If you haven't heard about it already, "Collaborative Law" has become a hot topic among divorcing spouses. What is it? Simply put, collaborative divorce happens when a couple agrees to work out a divorce settlement without going to court and is a good option for those trying to avoid the financial and emotional damage of a controversial divorce.
One of the biggest questions people tend to have is what sets it apart from other dispute resolutions, such as mediation or arbitration. Collaborative law has three main aspects to it that makes it different.
- The parties must agree to negotiate in good faith and to be fully forthcoming and transparent.
- Each spouse must retain a collaboratively trained attorney.

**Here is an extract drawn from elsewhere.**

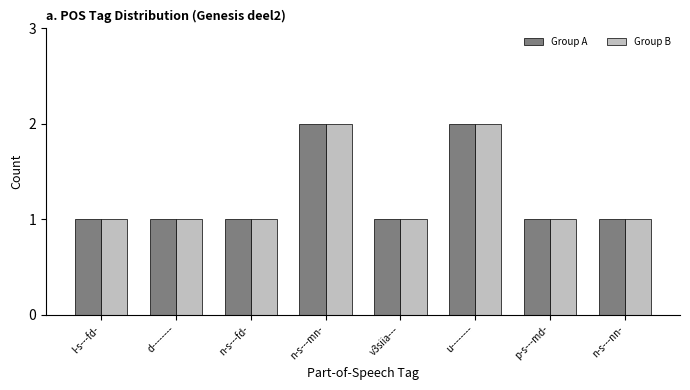

What is the difference between the second highest and minimum values in the Group A series?

1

- Each party must sign a Participation Agreement acknowledging that they will adhere to the principles of collaborative law. If either party decides to go to court, then both parties agree that they will retain new attorneys and, if applicable, new "experts".
How Does It Work?
The parties and their attorneys will have an initial meeting in which they will identify the specific issues in their divorce. After the issues are identified, an agenda and schedule are created that will guide the parties moving forward. Where this differs from a traditional divorce, is that the schedule created in collaborative law can be modified to meet the wants or needs of the parties at any time. Whereas in a traditional divorce, the Court is the dictator of the timeline and your feelings or needs are not taken into consideration. At this first meeting, it will be decided if there is a need for any other collaboratively trained professionals. Depending on the situation, such professionals are divorce coaches, child specialists and financial specialists. These professionals are neutrals and they are chosen and retained by both parties. Their job is to provide impartial recommendations and assist the parties in the decision making process.
Every divorce is different and certain circumstances may call for different professionals to help you through the process. Whether your divorce will entail certain professionals depends on the needs of your family. In many divorces, the separating spouses have a difficult time altering their lives and more often than not, leads to bitterness or anger. In collaborative law, the divorce coach will guide the parties in communicating directly with one another to maintain civility rather than talking through the attorneys as you would in a traditional divorce proceeding.
One of the main reasons why collaborative divorce is successful is that everyone is working toward a common goal. If the parties believe they can work together in the entirety and strive towards a common goal, then collaborative law may be a beneficial avenue for you.